Thiazolidinediones have been shown to up-regulate adiponectin expression in white adipose tissue and plasma adiponectin levels, and these up-regulations have been proposed to be a major mechanism of the thiazolidinedione-induced amelioration of insulin resistance linked to obesity. To test this hypothesis, we generated adiponectin knock-out (adipo-/-) ob/ob mice with a C57B/6 background. After 14 days of 10 mg/kg pioglitazone, the insulin resistance and diabetes of ob/ob mice were significantly improved in association with significant up-regulation of serum adiponectin levels. Amelioration of insulin resistance in ob/ob mice was attributed to decreased glucose production and increased AMP-activated protein kinase in the liver but not to increased glucose uptake in skeletal muscle. In contrast, insulin resistance and diabetes were not improved in adipo-/-ob/ob mice. After 14 days of 30 mg/kg pioglitazone, insulin resistance and diabetes of ob/ob mice were again significantly ameliorated, which was attributed not only to decreased glucose production in the liver but also to increased glucose uptake in skeletal muscle. Interestingly, adipo-/-ob/ob mice also displayed significant amelioration of insulin resistance and diabetes, which was attributed to increased glucose uptake in skeletal muscle but not to decreased glucose production in the liver. The serum-free fatty acid and triglyceride levels as well as adipocyte sizes in ob/ob and adipo-/-ob/ob mice were unchanged after 10 mg/kg pioglitazone but were significantly reduced to a similar degree after 30 mg/kg pioglitazone. Moreover, the expressions of TNFalpha and resistin in adipose tissues of ob/ob and adipo-/-ob/ob mice were unchanged after 10 mg/kg pioglitazone but were decreased after 30 mg/kg pioglitazone. Thus, pioglitazone-induced amelioration of insulin resistance and diabetes may occur adiponectin dependently in the liver and adiponectin independently in skeletal muscle.

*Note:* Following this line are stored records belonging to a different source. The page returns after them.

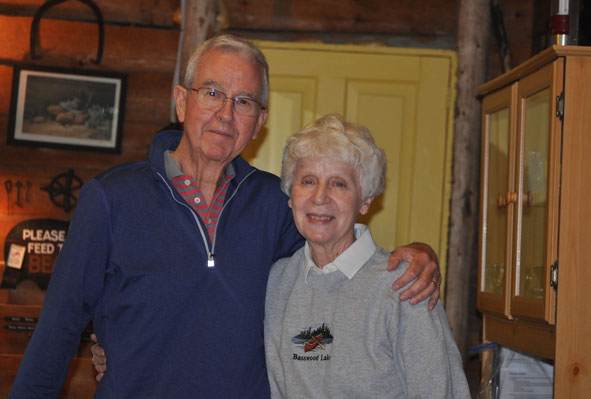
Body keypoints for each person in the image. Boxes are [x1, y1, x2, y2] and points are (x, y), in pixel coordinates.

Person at [10, 35, 441, 398]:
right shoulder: (111, 198)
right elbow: (58, 328)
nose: (225, 114)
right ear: (182, 101)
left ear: (260, 122)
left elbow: (338, 264)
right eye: (212, 93)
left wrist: (418, 254)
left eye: (244, 101)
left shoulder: (279, 203)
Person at [265, 114, 469, 398]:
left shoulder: (405, 286)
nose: (320, 197)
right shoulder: (276, 282)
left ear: (366, 200)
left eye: (339, 184)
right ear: (290, 195)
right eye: (308, 181)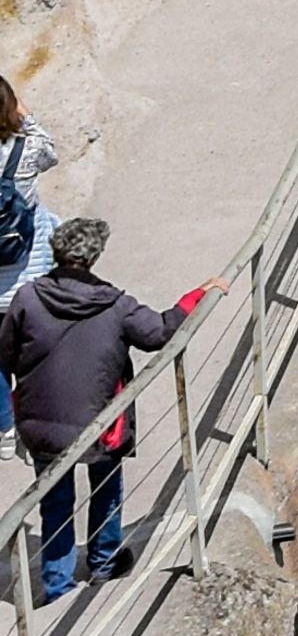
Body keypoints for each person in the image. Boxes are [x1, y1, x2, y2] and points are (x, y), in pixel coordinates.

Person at [1, 215, 203, 595]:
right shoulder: (116, 305)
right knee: (106, 486)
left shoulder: (27, 298)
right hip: (101, 423)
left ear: (56, 251)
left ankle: (57, 583)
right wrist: (195, 298)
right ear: (94, 257)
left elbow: (6, 356)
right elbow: (160, 332)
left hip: (40, 424)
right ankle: (104, 560)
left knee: (55, 500)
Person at [0, 78, 53, 298]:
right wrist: (26, 116)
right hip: (32, 284)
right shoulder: (29, 147)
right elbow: (50, 156)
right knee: (50, 221)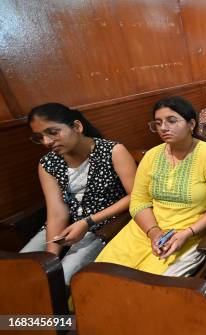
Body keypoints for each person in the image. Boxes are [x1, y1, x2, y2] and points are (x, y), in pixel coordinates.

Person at [95, 96, 206, 276]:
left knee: (149, 287)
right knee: (102, 274)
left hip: (187, 233)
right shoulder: (152, 156)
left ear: (191, 124)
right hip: (145, 229)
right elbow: (139, 200)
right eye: (158, 123)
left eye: (171, 121)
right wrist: (153, 232)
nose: (163, 127)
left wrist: (187, 233)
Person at [22, 103, 136, 286]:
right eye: (40, 137)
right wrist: (50, 259)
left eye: (53, 132)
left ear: (77, 126)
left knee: (63, 279)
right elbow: (57, 212)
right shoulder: (47, 163)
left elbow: (135, 196)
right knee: (24, 269)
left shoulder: (112, 151)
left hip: (102, 226)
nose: (47, 142)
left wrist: (87, 222)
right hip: (64, 225)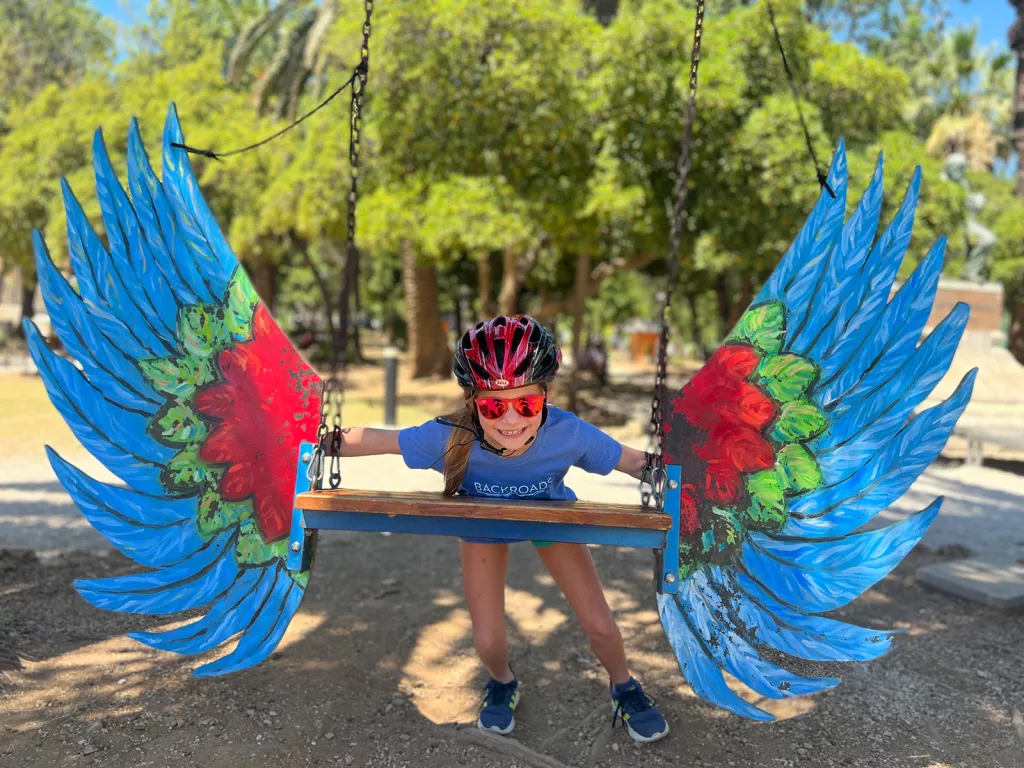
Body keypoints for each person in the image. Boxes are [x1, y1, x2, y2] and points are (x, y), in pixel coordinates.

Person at [328, 315, 669, 743]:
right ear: (474, 403)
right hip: (483, 524)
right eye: (493, 406)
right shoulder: (451, 435)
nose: (511, 419)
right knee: (488, 638)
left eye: (526, 404)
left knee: (600, 624)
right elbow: (377, 440)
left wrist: (689, 470)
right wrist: (316, 439)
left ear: (546, 396)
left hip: (550, 517)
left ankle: (624, 685)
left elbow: (637, 463)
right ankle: (503, 681)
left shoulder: (568, 433)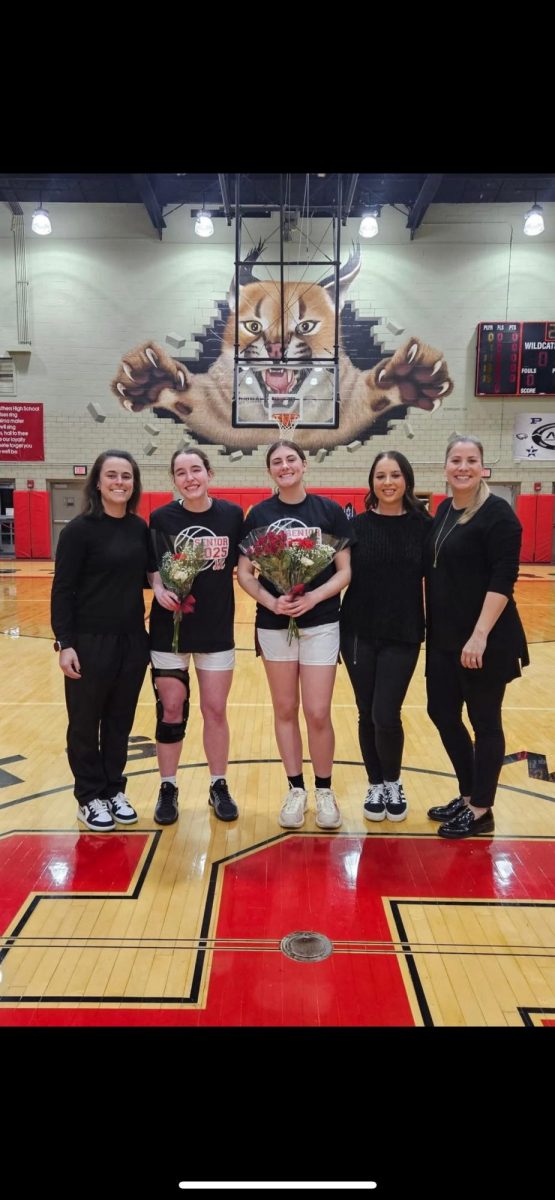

Disruption of adiponectin causes insulin resistance and neointimal formation.

The adipocyte-derived hormone adiponectin has been proposed to play important roles in the regulation of energy homeostasis and insulin sensitivity, and it has been reported to exhibit putative antiatherogenic properties in vitro. In this study we generated adiponectin-deficient mice to directly investigate whether adiponectin has a physiological protective role against diabetes and atherosclerosis in vivo. Heterozygous adiponectin-deficient (adipo(+/-)) mice showed mild insulin resistance, while homozygous adiponectin-deficient (adipo(-/-)) mice showed moderate insulin resistance with glucose intolerance despite body weight gain similar to that of wild-type mice. Moreover, adipo(-/-) mice showed 2-fold more neointimal formation in response to external vascular cuff injury than wild-type mice (p = 0.01). This study provides the first direct evidence that adiponectin plays a protective role against insulin resistance and atherosclerosis in vivo.